Jakarta, CNBC Indonesia - Asosiasi pedagang obat-obatan dan alat kesehatan (alkes) Pasar Pramuka, Jakarta Pusat buka-bukaan soal kondisi para pedagang terkini. Terutama di tengah kenaikan dolar Amerika Serikat (AS) dan perang tarif AS-China. Belum lagi tekanan akibat munculnya marketplace.
Sekretaris Jenderal (Sekjen) Himpunan Pedagang Farmasi Pasar Pramuka Yoyon mengatakan, meski tampak ramai pelanggan, tetapi kondisi sebenarnya memprihatinkan.
"Kalau dilihat sekilas memang ramai, tapi sejatinya pedagang sedih karena sebenarnya sepi, penjualan turun drastis," kata Yoyon kepada CNBC Indonesia, Selasa (15/4/2025).
Adapun kondisinya, omzet penjualan pedagang obat dan alkes di pasar tersebut turun drastis.
"Kalau dibilang penjualan turun drastis, kami belum bisa pastikan, tetapi jika dikisar bisa mencapai 70%. Pedagang dulu bisa bawa pulang Rp 10 juta, sekarang boro-boro segitu, paling Rp 3 juta," ungkap Yoyon.
Yoyon mengatakan penyebabnya yakni karena daya beli masyarakat sedang lesu, membuat perputaran uang di masyarakat pun minim dan cenderung lebih kencang di luar negeri.
Terkait dampak dari banyaknya penjualan obat di marketplace, pihaknya mengatakan benar dan membuat penjual obat di pasar terdampak. Tetapi dia tetap mengatakan sumber masalah berasal dari daya beli masyarakat yang lesu.
"Kalau sepinya gegara marketplace sih pasti ada. Cuma yang paling besar penyebabnya ya karena daya beli lesu, orang-orang kalau nggak mau beli juga pasti di marketplace lesu juga, apalagi kita, pasti kedampak banget," ujarnya.
Selain itu, pihaknya juga mengatakan dampak dari kenaikan dolar Amerika Serikat (AS) juga terasa ke pedagang obat dan alkes. Namun dampak tersebut bersifat tidak langsung.
"Kalau masalah dolar naik, tentu kami berdampak, tapi dampaknya tidak langsung dirasa, butuh beberapa bulan bahkan bisa dalam hitungan tahun baru kami terasa dampaknya," katanya lagi.
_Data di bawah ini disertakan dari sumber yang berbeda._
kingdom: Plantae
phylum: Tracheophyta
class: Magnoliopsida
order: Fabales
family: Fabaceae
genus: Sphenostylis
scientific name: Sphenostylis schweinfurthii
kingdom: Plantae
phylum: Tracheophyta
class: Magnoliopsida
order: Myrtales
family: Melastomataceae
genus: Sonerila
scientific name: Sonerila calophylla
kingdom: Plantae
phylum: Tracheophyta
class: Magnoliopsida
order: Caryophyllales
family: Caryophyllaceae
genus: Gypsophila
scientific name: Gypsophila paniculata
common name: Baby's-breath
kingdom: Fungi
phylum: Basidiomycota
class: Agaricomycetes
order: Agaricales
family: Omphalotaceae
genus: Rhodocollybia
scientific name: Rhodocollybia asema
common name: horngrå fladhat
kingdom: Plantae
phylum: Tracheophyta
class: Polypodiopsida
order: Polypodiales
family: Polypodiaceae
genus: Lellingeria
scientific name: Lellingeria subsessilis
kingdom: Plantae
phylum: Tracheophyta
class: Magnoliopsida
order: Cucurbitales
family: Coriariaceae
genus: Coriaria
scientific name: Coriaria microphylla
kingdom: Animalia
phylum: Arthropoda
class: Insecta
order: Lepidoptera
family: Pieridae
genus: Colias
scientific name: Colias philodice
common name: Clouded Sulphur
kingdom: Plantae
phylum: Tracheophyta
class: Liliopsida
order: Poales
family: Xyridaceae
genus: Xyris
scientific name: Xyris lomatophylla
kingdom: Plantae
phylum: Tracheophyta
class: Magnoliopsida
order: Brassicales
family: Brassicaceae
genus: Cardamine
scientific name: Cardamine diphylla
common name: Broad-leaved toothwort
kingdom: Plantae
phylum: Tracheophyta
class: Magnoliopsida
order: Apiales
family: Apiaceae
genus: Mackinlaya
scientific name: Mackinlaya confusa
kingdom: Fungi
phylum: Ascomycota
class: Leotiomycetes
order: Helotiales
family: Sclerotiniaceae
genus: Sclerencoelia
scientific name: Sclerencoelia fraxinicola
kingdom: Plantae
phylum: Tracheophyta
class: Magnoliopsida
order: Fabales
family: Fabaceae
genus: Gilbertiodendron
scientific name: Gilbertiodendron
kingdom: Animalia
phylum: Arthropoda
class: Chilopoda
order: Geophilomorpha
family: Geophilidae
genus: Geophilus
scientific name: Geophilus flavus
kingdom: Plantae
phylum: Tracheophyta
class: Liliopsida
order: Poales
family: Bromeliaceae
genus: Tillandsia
Dampak tidak langsung tersebut terjadi karena mayoritas bahan baku obat-obatan merupakan bahan impor, yakni sekitar 80%, dan pabrikan juga tidak bisa langsung membeli bahan baku. Butuh beberapa bulan bagi produsen untuk menyiapkan bahan baku, ditambah proses pembelian tentunya memiliki rentang waktu yang cukup panjang karena ada beberapa tahap.
"Kalau dampak dolar naik tidak langsung ya, ketika dolar naik langsung pedagang bilang kedampak ini itu, butuh beberapa bulan hingga setahun terlihat jelas dampaknya, tidak seperti beli emas yang ketika dolar naik, langsung harga emas naik, kalau di obat-obatan tidak begitu," terang Yoyon.
Oleh karena itu, pihaknya meminta pemerintah serius menanggulangi ini, terutama berkaitan dengan daya beli masyarakat, agar perputaran uang kembali normal.
Yoyon juga meminta kepada pemerintah untuk lebih meningkatkan potensi produksi dalam negeri, agar produsen obat di Indonesia tidak lagi terlalu bergantung terhadap bahan baku impor.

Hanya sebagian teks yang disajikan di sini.